Menlu Retno Marsudi di Sekretariat ASEAN, Senin 9 Januari 2023. Foto: Marcheilla Ariesta/Medcom.id
Menlu Retno Marsudi di Sekretariat ASEAN, Senin 9 Januari 2023. Foto: Marcheilla Ariesta/Medcom.id

Menlu Retno: Tak Ada Opsi Lain, 5 Poin Konsensus Harus Dilaksanakan

Marcheilla Ariesta • 09 Januari 2023 22:50
Jakarta: Indonesia menghadapi berbagai tantangan dalam keketuaan di ASEAN tahun ini.
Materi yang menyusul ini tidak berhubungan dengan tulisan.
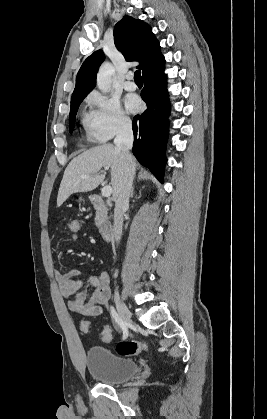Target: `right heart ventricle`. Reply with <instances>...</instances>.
<instances>
[{"label":"right heart ventricle","mask_w":267,"mask_h":419,"mask_svg":"<svg viewBox=\"0 0 267 419\" xmlns=\"http://www.w3.org/2000/svg\"><path fill=\"white\" fill-rule=\"evenodd\" d=\"M91 123H92L91 114H84L83 118H82V124H83L84 128L89 132H90V128H91Z\"/></svg>","instance_id":"1"}]
</instances>
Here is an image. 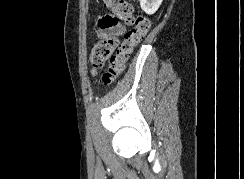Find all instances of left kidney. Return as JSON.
Segmentation results:
<instances>
[{"instance_id": "1", "label": "left kidney", "mask_w": 244, "mask_h": 179, "mask_svg": "<svg viewBox=\"0 0 244 179\" xmlns=\"http://www.w3.org/2000/svg\"><path fill=\"white\" fill-rule=\"evenodd\" d=\"M163 0H140L141 10L146 14H155Z\"/></svg>"}]
</instances>
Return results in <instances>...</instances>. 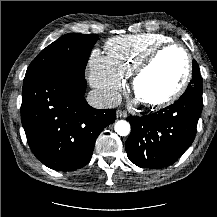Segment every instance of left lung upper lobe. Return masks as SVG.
<instances>
[{
  "label": "left lung upper lobe",
  "mask_w": 217,
  "mask_h": 217,
  "mask_svg": "<svg viewBox=\"0 0 217 217\" xmlns=\"http://www.w3.org/2000/svg\"><path fill=\"white\" fill-rule=\"evenodd\" d=\"M187 90L202 94V77L200 76L199 66L195 60H193V77L186 91Z\"/></svg>",
  "instance_id": "left-lung-upper-lobe-1"
}]
</instances>
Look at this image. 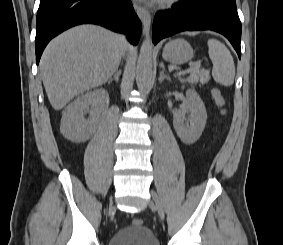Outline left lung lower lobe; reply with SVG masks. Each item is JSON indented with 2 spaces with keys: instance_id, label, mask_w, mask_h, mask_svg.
<instances>
[{
  "instance_id": "1",
  "label": "left lung lower lobe",
  "mask_w": 283,
  "mask_h": 245,
  "mask_svg": "<svg viewBox=\"0 0 283 245\" xmlns=\"http://www.w3.org/2000/svg\"><path fill=\"white\" fill-rule=\"evenodd\" d=\"M212 30L223 34L241 58V22L236 5L221 1L180 0L164 13L156 14L153 42L182 31Z\"/></svg>"
}]
</instances>
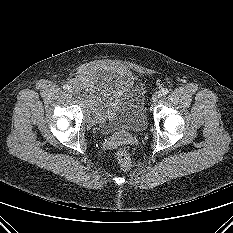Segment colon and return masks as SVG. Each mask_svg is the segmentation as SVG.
<instances>
[{
  "label": "colon",
  "mask_w": 233,
  "mask_h": 233,
  "mask_svg": "<svg viewBox=\"0 0 233 233\" xmlns=\"http://www.w3.org/2000/svg\"><path fill=\"white\" fill-rule=\"evenodd\" d=\"M116 160L122 170H128L131 167V157L125 149H119L116 152Z\"/></svg>",
  "instance_id": "obj_1"
}]
</instances>
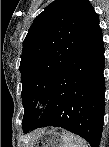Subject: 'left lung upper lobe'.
<instances>
[{
	"label": "left lung upper lobe",
	"instance_id": "obj_1",
	"mask_svg": "<svg viewBox=\"0 0 109 147\" xmlns=\"http://www.w3.org/2000/svg\"><path fill=\"white\" fill-rule=\"evenodd\" d=\"M98 27V15L87 0H56L35 18L20 62L23 129L40 117L37 101L47 103L62 68Z\"/></svg>",
	"mask_w": 109,
	"mask_h": 147
}]
</instances>
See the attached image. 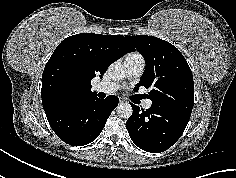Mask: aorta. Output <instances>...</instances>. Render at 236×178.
<instances>
[{
	"label": "aorta",
	"mask_w": 236,
	"mask_h": 178,
	"mask_svg": "<svg viewBox=\"0 0 236 178\" xmlns=\"http://www.w3.org/2000/svg\"><path fill=\"white\" fill-rule=\"evenodd\" d=\"M110 76L115 80H120L125 77V69L124 66L119 62L112 63L108 68ZM116 112L119 117L128 119L131 117L133 110L129 103H120L117 108Z\"/></svg>",
	"instance_id": "obj_1"
}]
</instances>
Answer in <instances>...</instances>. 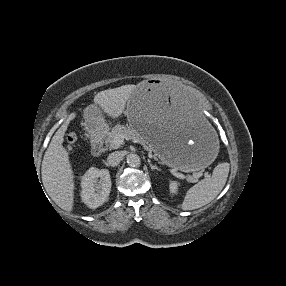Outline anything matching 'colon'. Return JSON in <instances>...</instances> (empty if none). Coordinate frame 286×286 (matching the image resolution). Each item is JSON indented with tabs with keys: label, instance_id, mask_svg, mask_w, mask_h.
Masks as SVG:
<instances>
[{
	"label": "colon",
	"instance_id": "obj_1",
	"mask_svg": "<svg viewBox=\"0 0 286 286\" xmlns=\"http://www.w3.org/2000/svg\"><path fill=\"white\" fill-rule=\"evenodd\" d=\"M75 141H76V137H75V135H71L70 137H69V140H68V147L70 148V147H72L73 145H74V143H75Z\"/></svg>",
	"mask_w": 286,
	"mask_h": 286
}]
</instances>
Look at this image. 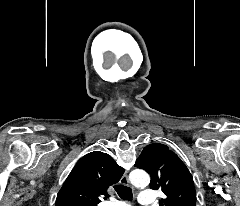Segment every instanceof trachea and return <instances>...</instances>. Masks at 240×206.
Wrapping results in <instances>:
<instances>
[{
	"instance_id": "obj_1",
	"label": "trachea",
	"mask_w": 240,
	"mask_h": 206,
	"mask_svg": "<svg viewBox=\"0 0 240 206\" xmlns=\"http://www.w3.org/2000/svg\"><path fill=\"white\" fill-rule=\"evenodd\" d=\"M114 189L120 198L129 200L132 198V191L130 187L125 185H115Z\"/></svg>"
}]
</instances>
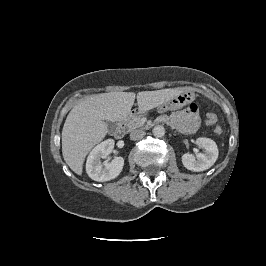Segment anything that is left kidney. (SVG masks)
<instances>
[{
    "instance_id": "5707ae66",
    "label": "left kidney",
    "mask_w": 266,
    "mask_h": 266,
    "mask_svg": "<svg viewBox=\"0 0 266 266\" xmlns=\"http://www.w3.org/2000/svg\"><path fill=\"white\" fill-rule=\"evenodd\" d=\"M196 144L204 149V153H198L196 157L185 153L182 156V163L185 168L194 172H200L209 169L218 158L217 144L209 138H198Z\"/></svg>"
}]
</instances>
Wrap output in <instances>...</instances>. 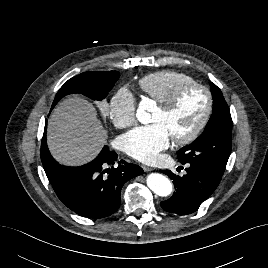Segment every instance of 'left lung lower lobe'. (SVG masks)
Returning a JSON list of instances; mask_svg holds the SVG:
<instances>
[{"mask_svg":"<svg viewBox=\"0 0 268 268\" xmlns=\"http://www.w3.org/2000/svg\"><path fill=\"white\" fill-rule=\"evenodd\" d=\"M187 174L180 177L170 170L161 171L173 180L175 192L172 197L161 202L165 211L176 214H190L198 210L217 188L222 175L208 166L188 164Z\"/></svg>","mask_w":268,"mask_h":268,"instance_id":"1","label":"left lung lower lobe"}]
</instances>
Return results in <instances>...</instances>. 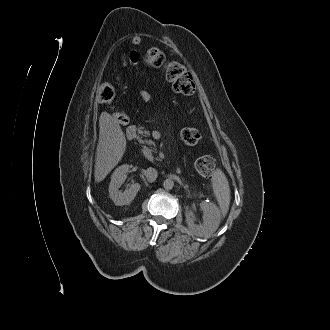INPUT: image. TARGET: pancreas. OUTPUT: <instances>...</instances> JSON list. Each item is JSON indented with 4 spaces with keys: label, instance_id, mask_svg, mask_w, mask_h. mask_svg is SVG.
Wrapping results in <instances>:
<instances>
[{
    "label": "pancreas",
    "instance_id": "cf45deb5",
    "mask_svg": "<svg viewBox=\"0 0 330 330\" xmlns=\"http://www.w3.org/2000/svg\"><path fill=\"white\" fill-rule=\"evenodd\" d=\"M145 142L148 143V144L152 143V141H150V140H146Z\"/></svg>",
    "mask_w": 330,
    "mask_h": 330
}]
</instances>
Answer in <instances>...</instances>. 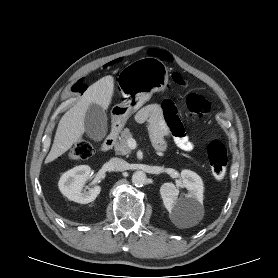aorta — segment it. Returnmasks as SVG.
I'll list each match as a JSON object with an SVG mask.
<instances>
[{
	"instance_id": "762f6f07",
	"label": "aorta",
	"mask_w": 278,
	"mask_h": 278,
	"mask_svg": "<svg viewBox=\"0 0 278 278\" xmlns=\"http://www.w3.org/2000/svg\"><path fill=\"white\" fill-rule=\"evenodd\" d=\"M147 176L143 171H136L132 175V183L135 186H143L146 183Z\"/></svg>"
}]
</instances>
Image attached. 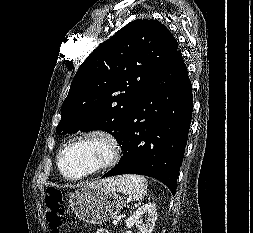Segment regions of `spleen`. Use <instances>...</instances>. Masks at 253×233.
<instances>
[{
	"mask_svg": "<svg viewBox=\"0 0 253 233\" xmlns=\"http://www.w3.org/2000/svg\"><path fill=\"white\" fill-rule=\"evenodd\" d=\"M147 179L140 175L128 174L109 178L105 187L111 191L128 194L134 200L140 201L147 192Z\"/></svg>",
	"mask_w": 253,
	"mask_h": 233,
	"instance_id": "3e777b00",
	"label": "spleen"
}]
</instances>
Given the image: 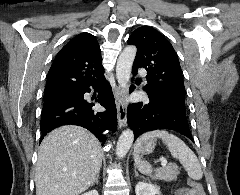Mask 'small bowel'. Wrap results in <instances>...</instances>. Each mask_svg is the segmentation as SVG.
<instances>
[{
    "instance_id": "small-bowel-1",
    "label": "small bowel",
    "mask_w": 240,
    "mask_h": 195,
    "mask_svg": "<svg viewBox=\"0 0 240 195\" xmlns=\"http://www.w3.org/2000/svg\"><path fill=\"white\" fill-rule=\"evenodd\" d=\"M189 188H198L199 192L189 193L188 192ZM174 195H205V193L203 192L202 186H187V187H183L175 190Z\"/></svg>"
}]
</instances>
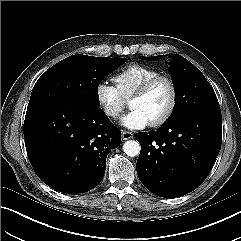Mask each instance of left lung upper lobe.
<instances>
[{"mask_svg":"<svg viewBox=\"0 0 241 241\" xmlns=\"http://www.w3.org/2000/svg\"><path fill=\"white\" fill-rule=\"evenodd\" d=\"M170 56L168 65L175 87L176 104L166 122L191 112H221L215 92L201 71L181 55ZM160 58L161 56L143 57L150 61Z\"/></svg>","mask_w":241,"mask_h":241,"instance_id":"1","label":"left lung upper lobe"}]
</instances>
Tantangan terbesar yang dihadapi adalah situasi di Myanmar dan perang Ukraina-Rusia.
 
Khusus situasi di Myanmar, yang juga adalah anggota ASEAN, Indonesia terus mendorong implementasi lima poin konsensus (5PC) yang disetujui semua anggota ASEAN, termasuk junta Myanmar.
 
Sayangnya, junta masih belum mengimplementasi 5PC itu secara penuh. Akibatnya, mereka 'dikesampingkan' dari berbagai kegiatan ASEAN, termasuk dalam pertemuan para pemimpin negara ASEAN (KTT ASEAN).

Bagaimana tanggapan anda mengenai artikel ini?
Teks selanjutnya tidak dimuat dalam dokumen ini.